As the Clarets finally escaped the basement division in a remarkable season he scored another ten league goals as well as adding seven more in the cup competitions. The chant of 'Eli-Eli-Eli-Eli' was a regular one at Turf Moor as he turned in some top performances.
I worked with a number of Blackpool fans at the time and they dreaded playing us when he was in the side. They thought he was the key man, and he certainly was in that promotion encounter that season when he gave us the lead. He went on, and on, and on, and in, as he scored at the Bee Hole End.
Earlier that season he claimed a hat trick in a comprehensive 3-0 win over Chesterfield. He was a bit fortunate in that the third came from a John Francis shot that got a slight deflection off him, but he claimed it you know.
Despite all the league goals, perhaps his unbelievable header against Derby in the cup is the one that most remember. To beat Peter Shilton needed something special, and it was something special. That late equaliser led to that very special day for Burnley fans at the Baseball Ground.

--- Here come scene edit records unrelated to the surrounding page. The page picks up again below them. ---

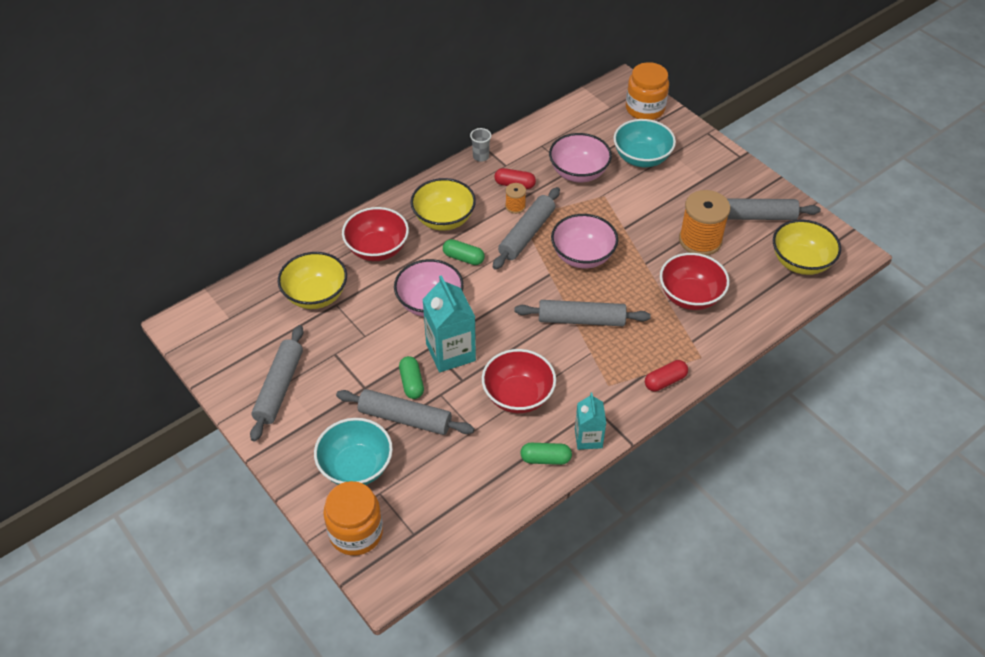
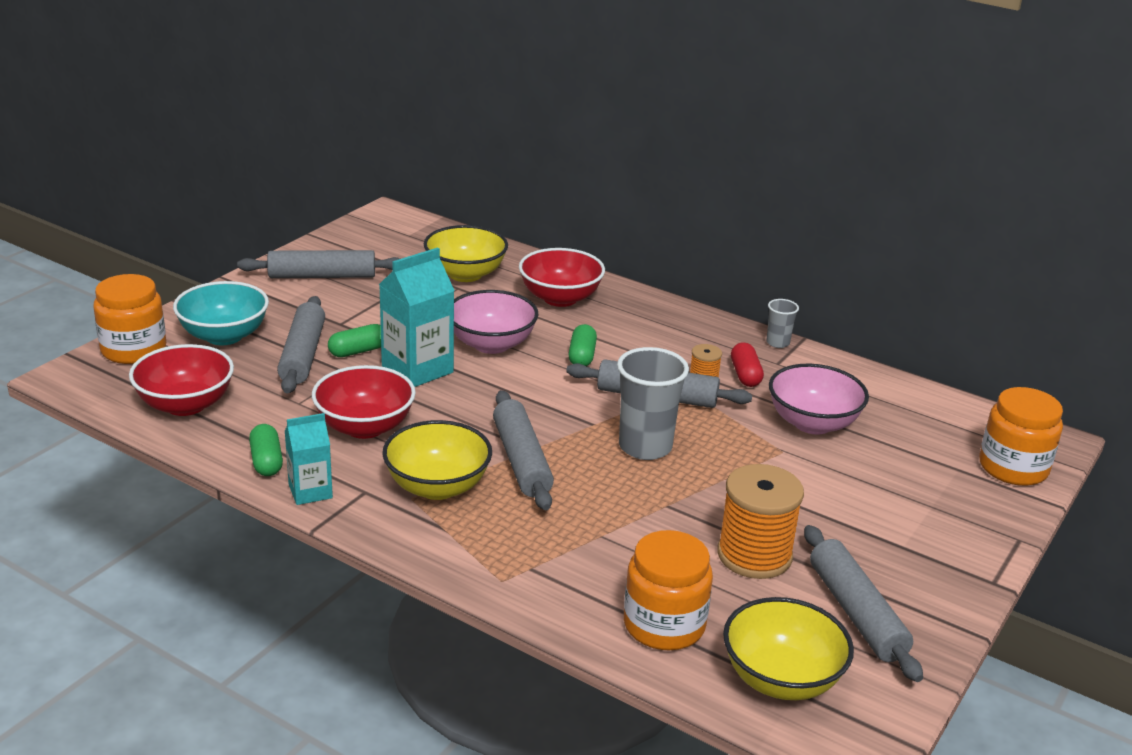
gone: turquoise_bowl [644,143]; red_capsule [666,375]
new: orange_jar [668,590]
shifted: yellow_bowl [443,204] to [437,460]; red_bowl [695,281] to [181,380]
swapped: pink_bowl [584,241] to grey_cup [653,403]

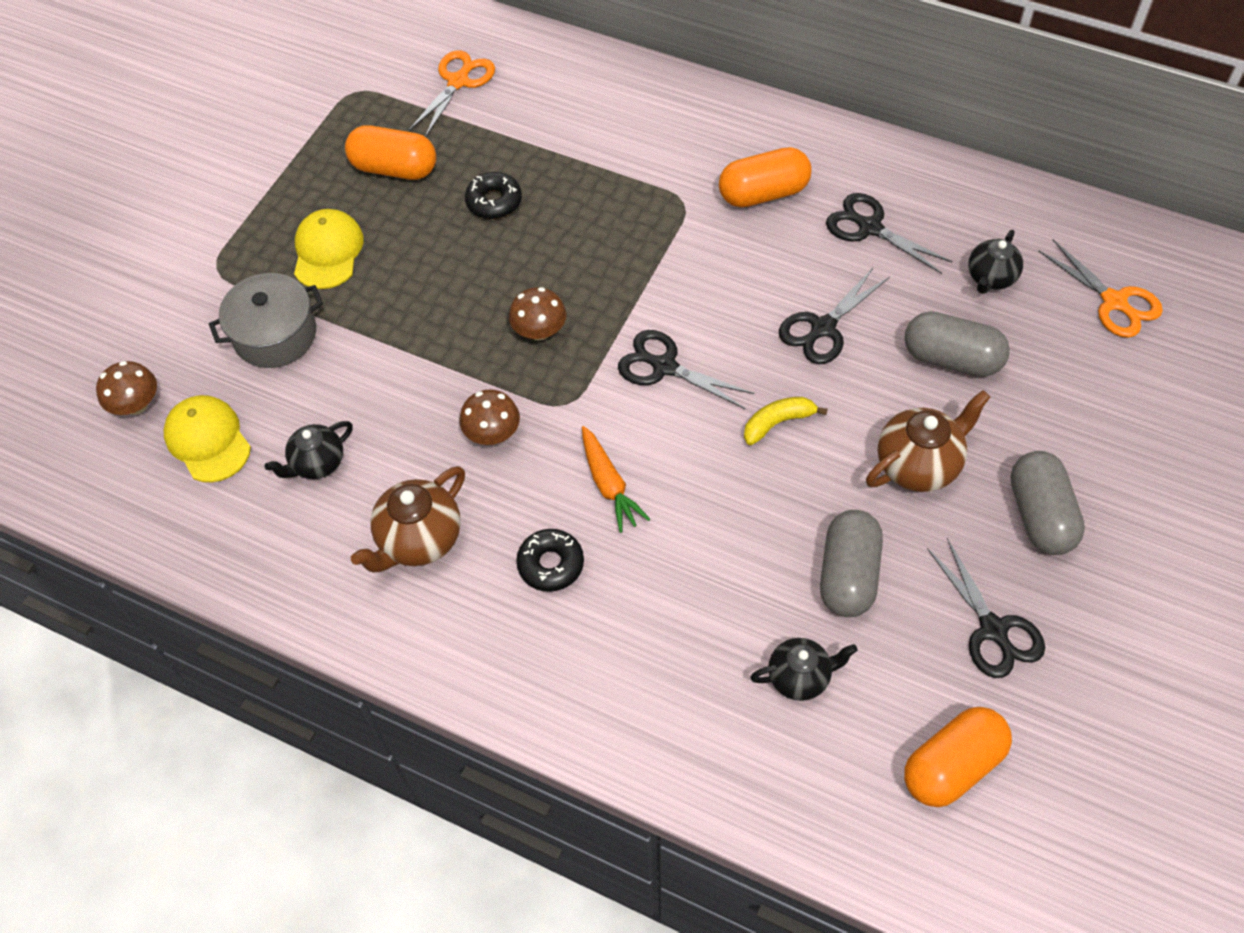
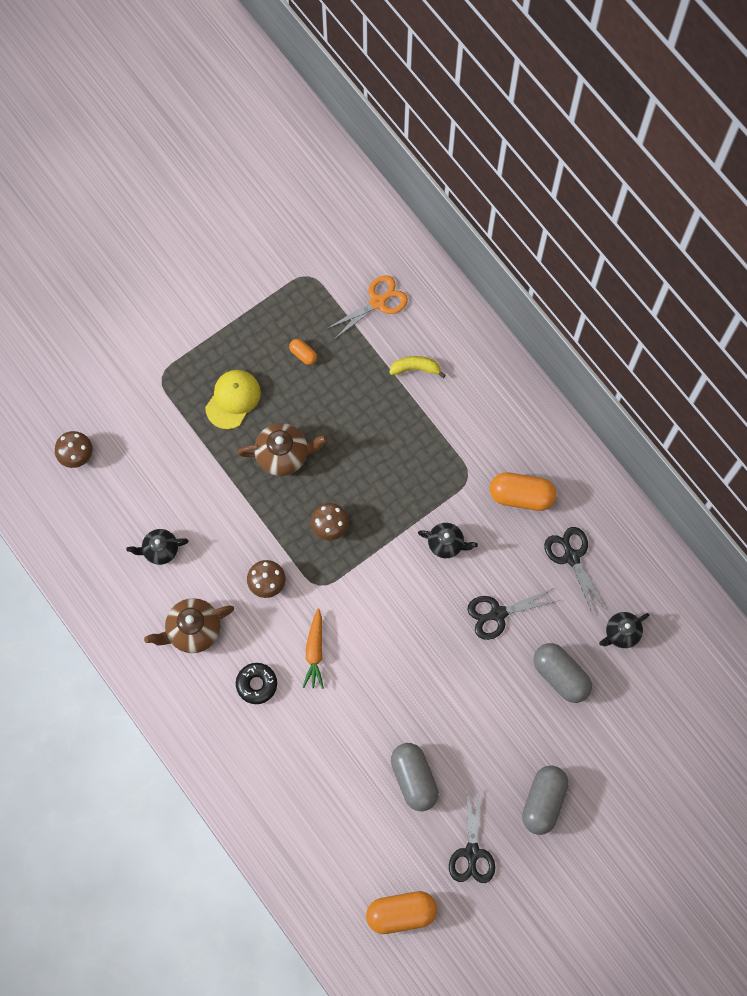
gone: yellow_cap [207,438]; grey_pot [266,320]; black_donut [493,195]; black_scissors [686,369]; orange_scissors [1100,288]
shifted: yellow_banana [786,421] to [417,367]; black_teapot [804,669] to [448,540]; brown_teapot [928,441] to [282,449]
rotated: grey_capsule [851,563] = [415,777] 60 degrees counterclockwise
scaled: orange_capsule [390,153] = [303,352] x0.49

Sadly he picked up and injury and missed the last five games of the season as the championship was won and he was never to recover sufficiently to get the chance of playing at the higher level. In our first season after promotion he started just two league games and was substituted in both.
In 1993/94 season, as we clinched another promotion via the play off win at Wembley, he didn't feature at all and at the end of that season was released.
He played two more games as a substitute for Scunthorpe but eventually had to call time on his career whilst still in his 20s. Injury had robbed him of the chance to establish himself in the Burnley side as we started to finally progress after those long years at the bottom.
Now a successful businessman in Bradford, and one who still loves to talk about his time at Burnley, he's still very much remembered by those Burnley fans of the late 80s and early 90s. He's still a very popular visitor to Turf Moor and the chant of 'Eli-Eli-Eli-Eli' will reverberate around Turf Moor again when he makes the half time draw.
There have been better players worn the claret and blue shirt of Burnley, and in all fairness there have been far worse too. But there are not many who stand quite so high in the affections of the fans as does Roger Eli.